◆ WHAT THE TASK REQUIRES: Return each line of the records below in which the string "that" turns up.

◆ RECORDED DATA:
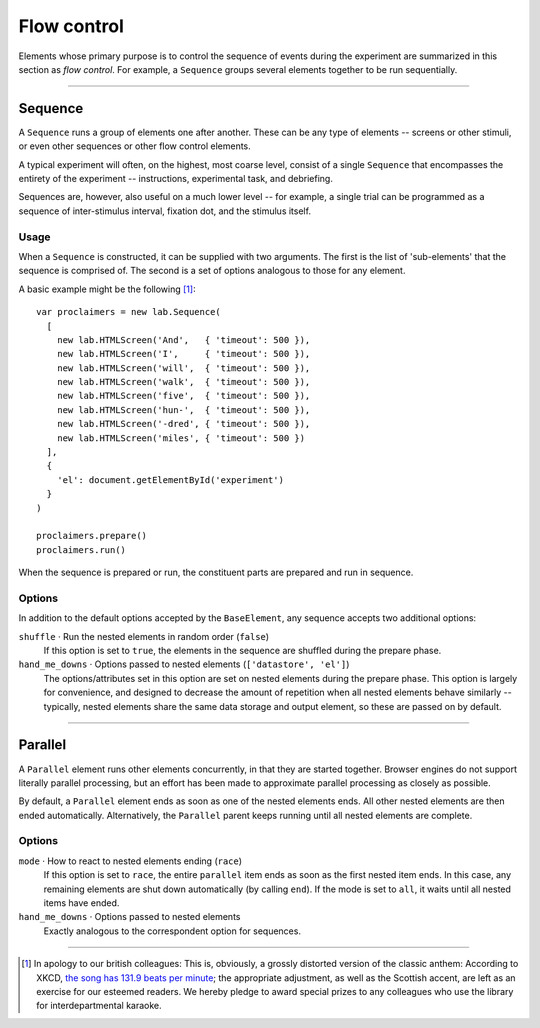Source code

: Flow control
============

Elements whose primary purpose is to control the sequence of events during
the experiment are summarized in this section as *flow control*. For example,
a ``Sequence`` groups several elements together to be run sequentially.

----

.. _reference/flow/sequence:

Sequence
--------

A ``Sequence`` runs a group of elements one after another. These can be any type
of elements -- screens or other stimuli, or even other sequences or other flow
control elements.

A typical experiment will often, on the highest, most coarse level, consist of
a single ``Sequence`` that encompasses the entirety of the experiment --
instructions, experimental task, and debriefing.

Sequences are, however, also useful on a much lower level -- for example,
a single trial can be programmed as a sequence of inter-stimulus interval,
fixation dot, and the stimulus itself.

Usage
^^^^^

When a ``Sequence`` is constructed, it can be supplied with two arguments. The
first is the list of 'sub-elements' that the sequence is comprised of. The
second is a set of options analogous to those for any element.

A basic example might be the following [#f1]_::

  var proclaimers = new lab.Sequence(
    [
      new lab.HTMLScreen('And',   { 'timeout': 500 }),
      new lab.HTMLScreen('I',     { 'timeout': 500 }),
      new lab.HTMLScreen('will',  { 'timeout': 500 }),
      new lab.HTMLScreen('walk',  { 'timeout': 500 }),
      new lab.HTMLScreen('five',  { 'timeout': 500 }),
      new lab.HTMLScreen('hun-',  { 'timeout': 500 }),
      new lab.HTMLScreen('-dred', { 'timeout': 500 }),
      new lab.HTMLScreen('miles', { 'timeout': 500 })
    ],
    {
      'el': document.getElementById('experiment')
    }
  )

  proclaimers.prepare()
  proclaimers.run()

When the sequence is prepared or run, the constituent parts are prepared
and run in sequence.

Options
^^^^^^^

In addition to the default options accepted by the ``BaseElement``, any
sequence accepts two additional options:

``shuffle`` · Run the nested elements in random order (``false``)
  If this option is set to ``true``, the elements in the sequence are shuffled
  during the prepare phase.

``hand_me_downs`` · Options passed to nested elements (``['datastore', 'el']``)
  The options/attributes set in this option are set on nested elements
  during the prepare phase.
  This option is largely for convenience, and designed to decrease the amount
  of repetition when all nested elements behave similarly -- typically, nested
  elements share the same data storage and output element, so these are passed
  on by default.

----

Parallel
--------

A ``Parallel`` element runs other elements concurrently, in that they are
started together. Browser engines do not support literally parallel processing,
but an effort has been made to approximate parallel processing as closely as
possible.

By default, a ``Parallel`` element ends as soon as one of the nested elements
ends. All other nested elements are then ended automatically. Alternatively,
the ``Parallel`` parent keeps running until all nested elements are complete.

Options
^^^^^^^

``mode`` · How to react to nested elements ending (``race``)
  If this option is set to ``race``, the entire ``parallel`` item ends as soon
  as the first nested item ends. In this case, any remaining elements are shut
  down automatically (by calling ``end``). If the mode is set to ``all``, it
  waits until all nested items have ended.

``hand_me_downs`` · Options passed to nested elements
  Exactly analogous to the correspondent option for sequences.

----

.. [#f1] In apology to our british colleagues: This is, obviously,
  a grossly distorted version of the classic anthem:
  According to XKCD, `the song has 131.9 beats per minute
  <https://what-if.xkcd.com/58/>`_; the appropriate adjustment,
  as well as the Scottish accent, are left as an exercise for our
  esteemed readers.
  We hereby pledge to award special prizes to any colleagues who
  use the library for interdepartmental karaoke.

◆ EXERCISE SOLUTION:
a single ``Sequence`` that encompasses the entirety of the experiment --
first is the list of 'sub-elements' that the sequence is comprised of. The
A ``Parallel`` element runs other elements concurrently, in that they are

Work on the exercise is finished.